The lesson here is that quality isn't just about hitting "record", it's the combination of the right hardware, the right software, and the time invested to bring out the best in the footage. And, just as important, the storage space to actually keep it all. Lossless video files take up a huge amount of room, but that space is the tradeoff for perserving archival media in the highest quality possible.

Personal Reflection
After hours spent capturing, encoding, and processing. I realized the technical side of this project was only half the story. Sitting in front of the screen. tweaking sliders and filters, I began to notice how strangely personal the work felt. The tools I used weren't just about video, they mirrored the way I thought about memory itself.
Deinterlacing, noise reduction, color correction, sharpening, the same way I sometimes replay old moments in my mind, trying to induce the forgotten edges. Each adjustment felt like brushing dust off a photograph, trying to reveal the memory underneath. But the more I worked, the more I realized I wasn't just improving the footage; I was fighting against the erosion of memory itself.
There's a cruel symmetry here. Memories fade in much the same way old footage degrades: slowly, subtle, until one day you notice entire details have gone missing. And just like the restoration process, my mind sometimes tries to fill in those gaps with guesses, coloring in the past with approximations.
But restoration has limits. I could remove the grain, yet I couldn't bring back the heat of that summer air. I could make the faces sharper, but I couldn't make them turn toward me again. I could deepen the color of the frames, but it would never sound like it did when I stood there.

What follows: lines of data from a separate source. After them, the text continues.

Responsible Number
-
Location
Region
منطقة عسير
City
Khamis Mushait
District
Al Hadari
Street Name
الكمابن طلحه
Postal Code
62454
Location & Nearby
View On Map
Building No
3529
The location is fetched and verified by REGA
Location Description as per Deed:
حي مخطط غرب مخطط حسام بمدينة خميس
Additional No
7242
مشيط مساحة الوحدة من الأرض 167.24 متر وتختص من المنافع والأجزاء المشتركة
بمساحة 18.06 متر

And that's the unfortunate truth: the image on the screen will always be a shadow of the thing it once was, just as memory is always an echo of the moment.
Still, I keep restoring. Not because I believe I can make it perfect, but because the act of preservation, however flawed, is my way of saying these moments mattered. That I mattered to them, and they to me.